Le drapeau cubain a pris sa place lundi dans l’entrée du département d’Etat américain ainsi que sur la toute nouvelle ambassade cubaine à Washington, marquant le rétablissement historique des relations diplomatiques entre les deux pays après 54 ans de rupture.
A 00H01(04H01 GMT) les bâtiments qui abritent les sections d’intérêts dans chaque capitale ont retrouvé automatiquement leurs statuts d’ambassades, conséquence d’un accord annoncé le 30 juin et nouvelle étape concrète du rapprochement engagé l’an dernier par Barack Obama et Raul Castro.
Première image du jour, le drapeau cubain a été placé par des employés dans le hall d’entrée du département d’Etat à Washington, parmi les étendards des pays ayant des relations diplomatiques avec les Etats-Unis.
Quelques heures plus tard, à 14H30 GMT, le même drapeau tricolore a été hissé lors d’une cérémonie officielle sur la nouvelle ambassade cubaine à Washington, en présence du ministre des Affaires étrangères Bruno Rodriguez, la première visite dans le pays d’un chef de la diplomatie cubaine depuis 1959.
Une importante délégation cubaine était présente parmi les 500 invités, notamment le chanteur emblématique du régime Silvio Rodriguez, ainsi que la secrétaire d’Etat américaine adjointe chargée de l’Amérique latine, Roberta Jacobson, et le chef de la Section d’intérêts à La Havane, Jeffrey DeLaurentis.

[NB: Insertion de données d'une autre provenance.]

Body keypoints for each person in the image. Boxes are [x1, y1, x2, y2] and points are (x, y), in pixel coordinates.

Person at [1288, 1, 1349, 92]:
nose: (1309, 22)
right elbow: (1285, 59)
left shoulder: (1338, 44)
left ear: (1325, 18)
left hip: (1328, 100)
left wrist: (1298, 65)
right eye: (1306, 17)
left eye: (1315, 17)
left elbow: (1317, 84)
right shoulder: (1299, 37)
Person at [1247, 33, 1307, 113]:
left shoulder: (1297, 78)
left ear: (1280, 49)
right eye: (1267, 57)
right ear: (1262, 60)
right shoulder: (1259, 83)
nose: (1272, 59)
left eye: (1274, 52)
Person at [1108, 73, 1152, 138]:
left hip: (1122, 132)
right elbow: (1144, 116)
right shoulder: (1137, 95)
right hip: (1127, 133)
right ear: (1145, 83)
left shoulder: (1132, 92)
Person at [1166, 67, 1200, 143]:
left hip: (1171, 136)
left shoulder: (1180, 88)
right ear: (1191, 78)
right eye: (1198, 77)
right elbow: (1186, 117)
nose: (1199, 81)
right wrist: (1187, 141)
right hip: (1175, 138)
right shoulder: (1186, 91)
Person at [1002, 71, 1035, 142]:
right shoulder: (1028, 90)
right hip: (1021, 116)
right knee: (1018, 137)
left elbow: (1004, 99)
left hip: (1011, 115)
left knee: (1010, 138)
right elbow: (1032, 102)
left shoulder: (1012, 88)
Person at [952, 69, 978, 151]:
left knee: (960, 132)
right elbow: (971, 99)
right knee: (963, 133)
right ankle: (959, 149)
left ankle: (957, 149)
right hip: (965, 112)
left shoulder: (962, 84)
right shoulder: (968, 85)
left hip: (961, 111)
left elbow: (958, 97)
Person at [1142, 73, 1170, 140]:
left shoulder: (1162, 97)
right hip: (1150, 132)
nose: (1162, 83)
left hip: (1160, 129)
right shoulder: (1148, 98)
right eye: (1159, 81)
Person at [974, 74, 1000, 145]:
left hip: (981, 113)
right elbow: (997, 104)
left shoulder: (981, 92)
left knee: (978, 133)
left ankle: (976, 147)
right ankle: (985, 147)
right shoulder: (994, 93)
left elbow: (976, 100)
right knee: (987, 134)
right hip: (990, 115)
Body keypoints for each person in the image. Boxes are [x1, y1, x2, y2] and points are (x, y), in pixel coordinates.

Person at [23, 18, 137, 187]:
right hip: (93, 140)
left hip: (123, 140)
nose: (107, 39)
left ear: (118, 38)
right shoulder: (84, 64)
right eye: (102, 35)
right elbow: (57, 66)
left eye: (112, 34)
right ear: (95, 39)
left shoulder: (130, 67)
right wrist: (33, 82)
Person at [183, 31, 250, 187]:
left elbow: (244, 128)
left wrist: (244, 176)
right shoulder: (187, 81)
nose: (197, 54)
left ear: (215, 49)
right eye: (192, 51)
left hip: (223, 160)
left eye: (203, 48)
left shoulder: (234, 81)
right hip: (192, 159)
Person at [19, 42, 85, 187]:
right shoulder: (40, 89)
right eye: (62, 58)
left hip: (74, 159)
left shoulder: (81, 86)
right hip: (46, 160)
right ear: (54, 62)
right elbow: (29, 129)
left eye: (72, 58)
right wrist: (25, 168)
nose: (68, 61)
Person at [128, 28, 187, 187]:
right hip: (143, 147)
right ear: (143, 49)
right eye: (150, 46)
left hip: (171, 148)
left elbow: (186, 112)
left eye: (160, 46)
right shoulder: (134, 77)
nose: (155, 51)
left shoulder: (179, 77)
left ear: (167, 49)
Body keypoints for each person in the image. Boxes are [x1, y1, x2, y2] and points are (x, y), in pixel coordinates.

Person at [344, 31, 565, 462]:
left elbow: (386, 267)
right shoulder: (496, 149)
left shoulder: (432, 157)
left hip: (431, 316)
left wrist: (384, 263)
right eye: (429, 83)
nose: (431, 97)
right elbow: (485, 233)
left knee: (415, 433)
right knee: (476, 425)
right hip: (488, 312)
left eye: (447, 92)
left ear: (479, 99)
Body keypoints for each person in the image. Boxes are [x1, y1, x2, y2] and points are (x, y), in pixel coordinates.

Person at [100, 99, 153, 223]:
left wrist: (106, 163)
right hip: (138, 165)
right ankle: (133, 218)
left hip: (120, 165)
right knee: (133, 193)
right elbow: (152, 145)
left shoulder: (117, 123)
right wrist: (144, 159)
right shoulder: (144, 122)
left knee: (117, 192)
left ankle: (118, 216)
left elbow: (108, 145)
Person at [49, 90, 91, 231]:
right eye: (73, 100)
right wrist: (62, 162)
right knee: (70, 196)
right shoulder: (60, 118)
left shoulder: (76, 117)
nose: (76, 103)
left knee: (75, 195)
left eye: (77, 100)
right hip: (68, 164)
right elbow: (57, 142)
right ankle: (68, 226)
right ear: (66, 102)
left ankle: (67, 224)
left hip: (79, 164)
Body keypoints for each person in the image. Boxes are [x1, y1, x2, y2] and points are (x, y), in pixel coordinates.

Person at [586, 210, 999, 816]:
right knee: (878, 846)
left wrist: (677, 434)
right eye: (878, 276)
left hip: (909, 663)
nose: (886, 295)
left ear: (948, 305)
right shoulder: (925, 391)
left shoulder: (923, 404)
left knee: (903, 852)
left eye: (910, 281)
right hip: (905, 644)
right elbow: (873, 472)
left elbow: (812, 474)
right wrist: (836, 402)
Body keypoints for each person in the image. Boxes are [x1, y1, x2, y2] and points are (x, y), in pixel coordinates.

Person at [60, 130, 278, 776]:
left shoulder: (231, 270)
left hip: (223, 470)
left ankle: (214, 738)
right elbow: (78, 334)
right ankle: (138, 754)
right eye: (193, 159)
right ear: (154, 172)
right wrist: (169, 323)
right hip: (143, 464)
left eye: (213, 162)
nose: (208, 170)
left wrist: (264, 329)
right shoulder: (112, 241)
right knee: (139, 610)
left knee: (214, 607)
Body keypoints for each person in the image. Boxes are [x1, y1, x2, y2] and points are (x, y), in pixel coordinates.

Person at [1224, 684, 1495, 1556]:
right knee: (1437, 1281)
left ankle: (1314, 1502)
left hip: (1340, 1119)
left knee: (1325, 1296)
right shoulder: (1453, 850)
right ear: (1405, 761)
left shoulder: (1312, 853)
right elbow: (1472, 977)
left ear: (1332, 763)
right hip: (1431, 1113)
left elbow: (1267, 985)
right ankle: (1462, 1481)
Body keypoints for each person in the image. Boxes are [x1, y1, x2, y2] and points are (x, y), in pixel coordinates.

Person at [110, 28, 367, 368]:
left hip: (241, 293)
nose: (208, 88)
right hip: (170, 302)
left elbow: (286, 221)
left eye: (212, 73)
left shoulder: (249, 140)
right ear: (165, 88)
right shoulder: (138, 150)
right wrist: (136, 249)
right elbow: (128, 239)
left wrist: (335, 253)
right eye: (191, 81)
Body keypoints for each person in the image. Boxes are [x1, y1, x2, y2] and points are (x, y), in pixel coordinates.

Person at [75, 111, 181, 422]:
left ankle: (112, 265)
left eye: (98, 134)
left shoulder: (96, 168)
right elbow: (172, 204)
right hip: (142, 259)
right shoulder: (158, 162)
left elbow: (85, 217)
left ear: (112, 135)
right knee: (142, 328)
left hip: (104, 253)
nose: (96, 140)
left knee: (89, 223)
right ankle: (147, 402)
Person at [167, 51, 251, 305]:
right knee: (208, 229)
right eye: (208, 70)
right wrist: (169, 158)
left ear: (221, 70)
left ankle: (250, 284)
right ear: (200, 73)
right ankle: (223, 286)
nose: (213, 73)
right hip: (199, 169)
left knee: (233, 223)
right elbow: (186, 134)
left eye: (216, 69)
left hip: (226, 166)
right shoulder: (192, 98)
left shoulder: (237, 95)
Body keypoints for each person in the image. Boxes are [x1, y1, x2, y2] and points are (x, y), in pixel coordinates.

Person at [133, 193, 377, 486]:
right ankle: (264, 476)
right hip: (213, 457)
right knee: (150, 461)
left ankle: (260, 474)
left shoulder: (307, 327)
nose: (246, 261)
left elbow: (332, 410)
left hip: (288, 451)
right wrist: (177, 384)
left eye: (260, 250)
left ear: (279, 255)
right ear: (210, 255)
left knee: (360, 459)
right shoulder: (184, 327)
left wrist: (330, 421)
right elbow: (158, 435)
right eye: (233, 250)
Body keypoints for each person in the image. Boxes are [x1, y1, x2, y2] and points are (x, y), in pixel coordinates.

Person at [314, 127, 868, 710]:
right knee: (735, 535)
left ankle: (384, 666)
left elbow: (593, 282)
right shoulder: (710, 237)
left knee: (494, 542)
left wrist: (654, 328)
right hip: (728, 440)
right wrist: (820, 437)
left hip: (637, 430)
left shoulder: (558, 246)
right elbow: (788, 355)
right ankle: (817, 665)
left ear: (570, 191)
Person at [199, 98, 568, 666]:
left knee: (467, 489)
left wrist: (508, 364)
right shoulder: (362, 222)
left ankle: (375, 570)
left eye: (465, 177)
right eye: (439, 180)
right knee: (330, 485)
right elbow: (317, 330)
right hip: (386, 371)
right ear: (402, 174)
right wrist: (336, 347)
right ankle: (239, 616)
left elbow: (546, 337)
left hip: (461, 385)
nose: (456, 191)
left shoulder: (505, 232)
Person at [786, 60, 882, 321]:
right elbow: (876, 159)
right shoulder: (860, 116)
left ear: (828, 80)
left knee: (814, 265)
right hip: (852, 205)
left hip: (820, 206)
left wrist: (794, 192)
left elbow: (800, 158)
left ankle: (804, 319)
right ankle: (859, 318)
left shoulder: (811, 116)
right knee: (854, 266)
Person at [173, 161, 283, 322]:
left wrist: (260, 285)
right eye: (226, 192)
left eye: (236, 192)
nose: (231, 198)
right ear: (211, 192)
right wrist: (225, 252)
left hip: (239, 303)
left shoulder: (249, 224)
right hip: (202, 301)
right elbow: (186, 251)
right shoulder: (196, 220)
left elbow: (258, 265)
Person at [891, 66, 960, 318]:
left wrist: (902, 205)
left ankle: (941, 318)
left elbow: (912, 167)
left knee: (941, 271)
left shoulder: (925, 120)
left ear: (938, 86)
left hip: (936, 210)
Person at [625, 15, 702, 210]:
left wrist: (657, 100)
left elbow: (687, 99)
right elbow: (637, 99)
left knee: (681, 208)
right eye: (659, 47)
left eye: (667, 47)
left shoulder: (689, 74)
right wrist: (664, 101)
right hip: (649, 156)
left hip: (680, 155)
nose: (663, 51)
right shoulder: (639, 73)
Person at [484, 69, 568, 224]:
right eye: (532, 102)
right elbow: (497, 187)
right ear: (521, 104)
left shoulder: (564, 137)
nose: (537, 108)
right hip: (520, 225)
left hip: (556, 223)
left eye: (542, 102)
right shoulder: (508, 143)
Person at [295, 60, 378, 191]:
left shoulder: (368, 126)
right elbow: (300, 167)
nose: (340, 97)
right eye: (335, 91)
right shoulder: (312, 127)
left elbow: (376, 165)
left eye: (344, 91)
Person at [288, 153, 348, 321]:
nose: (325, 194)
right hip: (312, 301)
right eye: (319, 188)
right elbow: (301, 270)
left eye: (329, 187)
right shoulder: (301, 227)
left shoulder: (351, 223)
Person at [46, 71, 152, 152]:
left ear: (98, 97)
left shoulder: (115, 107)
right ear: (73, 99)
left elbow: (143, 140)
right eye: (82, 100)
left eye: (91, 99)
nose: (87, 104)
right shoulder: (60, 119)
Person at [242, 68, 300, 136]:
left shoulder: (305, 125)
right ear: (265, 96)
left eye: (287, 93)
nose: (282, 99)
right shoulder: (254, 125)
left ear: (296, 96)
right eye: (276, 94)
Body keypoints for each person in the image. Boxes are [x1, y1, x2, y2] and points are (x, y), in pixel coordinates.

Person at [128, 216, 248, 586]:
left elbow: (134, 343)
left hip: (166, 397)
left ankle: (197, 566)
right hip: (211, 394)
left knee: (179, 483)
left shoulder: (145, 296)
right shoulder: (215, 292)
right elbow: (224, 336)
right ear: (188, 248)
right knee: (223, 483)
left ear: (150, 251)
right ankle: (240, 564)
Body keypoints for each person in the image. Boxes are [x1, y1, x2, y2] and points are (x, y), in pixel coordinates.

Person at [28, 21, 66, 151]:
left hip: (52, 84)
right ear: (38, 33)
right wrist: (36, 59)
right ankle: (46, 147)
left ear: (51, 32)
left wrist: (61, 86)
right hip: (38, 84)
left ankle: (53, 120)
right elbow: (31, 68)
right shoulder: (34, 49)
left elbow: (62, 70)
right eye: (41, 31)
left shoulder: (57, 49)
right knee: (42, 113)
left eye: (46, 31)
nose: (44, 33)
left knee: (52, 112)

Bruno Rodriguez a ensuite été reçu par son homologue John Kerry au département d’Etat. Les deux hommes se sont serré la main avec le sourire devant les caméras avant d’avant d’entamer une brève réunion pour évoquer les différents sujets relatifs au rapprochement entre les deux pays après plus de cinq décennies d’hostilité.
Le secrétaire d’Etat américain se rendra lui à Cuba le 14 août, notamment pour y hisser le drapeau américain sur la nouvelle ambassade des Etats-Unis. John Kerry devient ainsi le plus haut responsable américain à visiter l’île communiste depuis la normalisation des relations.
La dernière visite d’un secrétaire d’Etat remonte à 1945.
A La Havane, aucune cérémonie n’était prévue lundi, mais le bloc de béton et de verre du boulevard de front de mer Malecon sera bien transformé en ambassade américaine.
Lundi, «tous les employés de la section d’intérêts seront ré-accrédités comme employés de l’ambassade américaine, et le chef de mission comme chargé d’affaires. Cela signifie que tout le personnel sera incorporé dans le corps diplomatique de La Havane», a expliqué Bruno Rodriguez. La section d’intérêts américaine, la «Sina», emploie 360 personnes, en majorité cubaines.
– Congrès hostile –
Les relations diplomatiques étaient rompues depuis 1961 et ce fut seulement en 1977 que Jimmy Carter et Fidel Castro convinrent d’ouvrir des sections d’intérêts dans les anciens locaux des ambassades, pour des tâches principalement consulaires, sous la protection de la Suisse dans le cas des Américains à La Havane, et sous protection de la Tchécoslovaquie pour les Cubains à Washington jusqu’à la dissolution du pays, quand la Suisse a commencé à assurer le même rôle.
Mais la normalisation ne s’arrête pas là et les sujets de discorde sont nombreux à l’ordre du jour: la levée de l’embargo américain, la restitution de la base navale américaine de Guantanamo située à Cuba, les milliards de dollars d’indemnisation réclamés par les Américains expropriés de Cuba à la révolution, l’extradition des fugitifs réfugiés à Cuba et recherchés par la justice américaine…
Le Congrès américain doit nécessairement voter pour lever l’embargo imposé par John Fitzgerald Kennedy en 1962 et renforcé par la loi Helms-Burton de 1996, mais la majorité républicaine y est très hostile et les candidats à la présidentielle sont vent debout contre un rapprochement qu’ils assimilent à une récompense pour les frères Castro.
S’il était élu en novembre 2016, le candidat Marco Rubio, sénateur républicain d’origine cubaine, mettrait «fin aux relations diplomatiques avec la tyrannie communiste antiaméricaine jusqu’à une vraie ouverture démocratique à Cuba», a-t-il répété dimanche.
Le Sénat devrait dans l’immédiat bloquer la nomination d’un ambassadeur américain à Cuba, toute nomination présidentielle devant être confirmée par les sénateurs.